=== What you should do ===
Print, in exact form, the lines below from the one containing "of human pancreatic" through the one containing "is a micrograph", and omit all others.

=== Supplied data ===
== Segment start ==

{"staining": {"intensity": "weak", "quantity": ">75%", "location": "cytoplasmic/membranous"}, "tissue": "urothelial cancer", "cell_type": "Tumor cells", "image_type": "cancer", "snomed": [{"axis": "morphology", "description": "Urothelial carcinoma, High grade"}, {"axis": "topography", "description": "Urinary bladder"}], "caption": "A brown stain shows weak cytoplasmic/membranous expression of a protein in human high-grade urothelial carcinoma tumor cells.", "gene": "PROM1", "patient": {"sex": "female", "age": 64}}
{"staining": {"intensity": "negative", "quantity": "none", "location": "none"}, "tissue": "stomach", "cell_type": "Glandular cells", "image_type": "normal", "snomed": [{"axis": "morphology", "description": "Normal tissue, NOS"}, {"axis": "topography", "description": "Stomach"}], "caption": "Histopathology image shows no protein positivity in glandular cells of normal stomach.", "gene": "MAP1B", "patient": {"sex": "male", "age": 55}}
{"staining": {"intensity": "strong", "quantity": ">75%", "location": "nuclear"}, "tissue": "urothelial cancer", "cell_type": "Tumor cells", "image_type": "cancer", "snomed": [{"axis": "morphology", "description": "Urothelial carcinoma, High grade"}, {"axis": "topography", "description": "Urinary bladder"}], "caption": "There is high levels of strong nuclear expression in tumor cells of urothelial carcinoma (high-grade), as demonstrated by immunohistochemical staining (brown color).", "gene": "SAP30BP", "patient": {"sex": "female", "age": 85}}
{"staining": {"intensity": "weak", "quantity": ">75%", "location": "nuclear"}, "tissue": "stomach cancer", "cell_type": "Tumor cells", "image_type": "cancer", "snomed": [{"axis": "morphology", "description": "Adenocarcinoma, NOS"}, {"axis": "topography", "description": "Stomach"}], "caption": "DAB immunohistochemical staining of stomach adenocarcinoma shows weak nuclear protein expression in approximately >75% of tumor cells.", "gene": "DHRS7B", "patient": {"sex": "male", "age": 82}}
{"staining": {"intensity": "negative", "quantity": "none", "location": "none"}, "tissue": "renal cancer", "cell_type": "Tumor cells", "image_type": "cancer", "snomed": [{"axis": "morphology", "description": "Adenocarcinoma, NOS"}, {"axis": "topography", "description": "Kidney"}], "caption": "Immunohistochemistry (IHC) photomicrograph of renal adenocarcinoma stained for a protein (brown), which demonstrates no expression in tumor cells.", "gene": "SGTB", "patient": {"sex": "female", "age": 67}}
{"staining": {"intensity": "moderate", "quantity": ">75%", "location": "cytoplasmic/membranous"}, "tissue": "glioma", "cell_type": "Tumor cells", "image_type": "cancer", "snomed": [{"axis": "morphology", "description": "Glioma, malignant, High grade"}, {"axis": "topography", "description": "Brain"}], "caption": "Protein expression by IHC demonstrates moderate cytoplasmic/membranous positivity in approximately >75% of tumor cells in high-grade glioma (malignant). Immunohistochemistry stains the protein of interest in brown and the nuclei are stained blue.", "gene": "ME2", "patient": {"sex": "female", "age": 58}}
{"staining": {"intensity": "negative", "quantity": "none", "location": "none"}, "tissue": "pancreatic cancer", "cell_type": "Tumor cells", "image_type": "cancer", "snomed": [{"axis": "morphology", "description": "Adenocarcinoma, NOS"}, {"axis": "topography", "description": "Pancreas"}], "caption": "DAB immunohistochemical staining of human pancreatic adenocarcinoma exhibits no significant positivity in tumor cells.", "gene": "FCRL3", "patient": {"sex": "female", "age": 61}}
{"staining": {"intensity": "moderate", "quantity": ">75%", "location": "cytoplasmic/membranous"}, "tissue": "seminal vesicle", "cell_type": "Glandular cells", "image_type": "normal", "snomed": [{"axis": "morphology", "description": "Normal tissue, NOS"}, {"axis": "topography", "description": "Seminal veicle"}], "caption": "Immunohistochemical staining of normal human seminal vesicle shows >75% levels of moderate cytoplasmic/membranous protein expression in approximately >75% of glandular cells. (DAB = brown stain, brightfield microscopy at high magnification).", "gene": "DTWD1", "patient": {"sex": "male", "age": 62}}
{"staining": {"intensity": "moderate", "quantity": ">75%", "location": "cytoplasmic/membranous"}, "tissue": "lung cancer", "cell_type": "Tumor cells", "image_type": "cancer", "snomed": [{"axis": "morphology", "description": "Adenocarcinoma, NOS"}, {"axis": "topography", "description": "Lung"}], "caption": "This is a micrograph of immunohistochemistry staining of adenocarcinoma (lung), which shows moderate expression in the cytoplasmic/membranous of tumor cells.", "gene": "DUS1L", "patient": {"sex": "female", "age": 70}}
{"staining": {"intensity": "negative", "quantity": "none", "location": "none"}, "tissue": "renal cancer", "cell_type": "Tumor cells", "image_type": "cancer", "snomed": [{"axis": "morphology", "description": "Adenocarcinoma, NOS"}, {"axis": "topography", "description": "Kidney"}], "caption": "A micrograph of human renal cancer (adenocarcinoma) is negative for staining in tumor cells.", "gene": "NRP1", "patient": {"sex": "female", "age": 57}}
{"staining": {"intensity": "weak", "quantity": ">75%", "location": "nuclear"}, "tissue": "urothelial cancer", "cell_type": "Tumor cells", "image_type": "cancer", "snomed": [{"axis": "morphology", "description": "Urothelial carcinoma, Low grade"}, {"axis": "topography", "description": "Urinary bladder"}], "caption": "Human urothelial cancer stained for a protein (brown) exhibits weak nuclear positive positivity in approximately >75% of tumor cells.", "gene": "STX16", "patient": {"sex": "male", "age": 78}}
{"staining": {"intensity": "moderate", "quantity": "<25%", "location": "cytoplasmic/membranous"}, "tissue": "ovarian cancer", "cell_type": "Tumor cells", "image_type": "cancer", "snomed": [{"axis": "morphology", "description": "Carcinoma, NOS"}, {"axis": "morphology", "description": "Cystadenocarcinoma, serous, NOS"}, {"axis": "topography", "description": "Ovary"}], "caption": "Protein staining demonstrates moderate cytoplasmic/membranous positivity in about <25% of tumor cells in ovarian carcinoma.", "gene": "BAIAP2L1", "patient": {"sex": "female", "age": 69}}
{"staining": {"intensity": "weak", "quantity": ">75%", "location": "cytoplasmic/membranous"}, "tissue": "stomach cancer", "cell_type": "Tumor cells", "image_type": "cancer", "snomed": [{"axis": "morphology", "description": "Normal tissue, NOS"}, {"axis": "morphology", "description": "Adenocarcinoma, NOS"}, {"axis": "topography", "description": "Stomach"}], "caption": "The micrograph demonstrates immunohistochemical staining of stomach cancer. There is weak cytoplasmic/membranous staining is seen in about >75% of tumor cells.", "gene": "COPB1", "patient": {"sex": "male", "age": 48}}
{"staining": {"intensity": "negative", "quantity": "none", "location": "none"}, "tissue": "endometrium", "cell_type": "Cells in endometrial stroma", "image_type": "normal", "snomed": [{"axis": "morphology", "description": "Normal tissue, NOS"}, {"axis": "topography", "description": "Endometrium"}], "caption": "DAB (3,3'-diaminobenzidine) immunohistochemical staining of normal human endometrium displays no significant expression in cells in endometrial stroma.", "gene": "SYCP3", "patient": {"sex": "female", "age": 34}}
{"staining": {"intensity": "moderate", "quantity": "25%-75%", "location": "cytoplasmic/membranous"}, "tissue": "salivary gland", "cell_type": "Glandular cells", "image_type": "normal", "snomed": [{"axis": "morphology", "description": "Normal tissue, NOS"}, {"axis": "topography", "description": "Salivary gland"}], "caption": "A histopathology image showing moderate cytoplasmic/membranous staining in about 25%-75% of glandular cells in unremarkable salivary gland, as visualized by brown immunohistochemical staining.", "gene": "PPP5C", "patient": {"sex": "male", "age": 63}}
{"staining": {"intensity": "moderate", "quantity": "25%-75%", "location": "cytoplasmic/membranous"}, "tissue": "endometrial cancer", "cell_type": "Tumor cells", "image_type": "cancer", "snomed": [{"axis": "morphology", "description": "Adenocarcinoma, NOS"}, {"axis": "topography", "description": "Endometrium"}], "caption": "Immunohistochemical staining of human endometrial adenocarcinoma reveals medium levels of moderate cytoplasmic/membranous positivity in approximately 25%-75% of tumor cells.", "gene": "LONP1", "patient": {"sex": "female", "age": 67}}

== Segment end ==

=== Task solution ===
{"staining": {"intensity": "negative", "quantity": "none", "location": "none"}, "tissue": "pancreatic cancer", "cell_type": "Tumor cells", "image_type": "cancer", "snomed": [{"axis": "morphology", "description": "Adenocarcinoma, NOS"}, {"axis": "topography", "description": "Pancreas"}], "caption": "DAB immunohistochemical staining of human pancreatic adenocarcinoma exhibits no significant positivity in tumor cells.", "gene": "FCRL3", "patient": {"sex": "female", "age": 61}}
{"staining": {"intensity": "moderate", "quantity": ">75%", "location": "cytoplasmic/membranous"}, "tissue": "seminal vesicle", "cell_type": "Glandular cells", "image_type": "normal", "snomed": [{"axis": "morphology", "description": "Normal tissue, NOS"}, {"axis": "topography", "description": "Seminal veicle"}], "caption": "Immunohistochemical staining of normal human seminal vesicle shows >75% levels of moderate cytoplasmic/membranous protein expression in approximately >75% of glandular cells. (DAB = brown stain, brightfield microscopy at high magnification).", "gene": "DTWD1", "patient": {"sex": "male", "age": 62}}
{"staining": {"intensity": "moderate", "quantity": ">75%", "location": "cytoplasmic/membranous"}, "tissue": "lung cancer", "cell_type": "Tumor cells", "image_type": "cancer", "snomed": [{"axis": "morphology", "description": "Adenocarcinoma, NOS"}, {"axis": "topography", "description": "Lung"}], "caption": "This is a micrograph of immunohistochemistry staining of adenocarcinoma (lung), which shows moderate expression in the cytoplasmic/membranous of tumor cells.", "gene": "DUS1L", "patient": {"sex": "female", "age": 70}}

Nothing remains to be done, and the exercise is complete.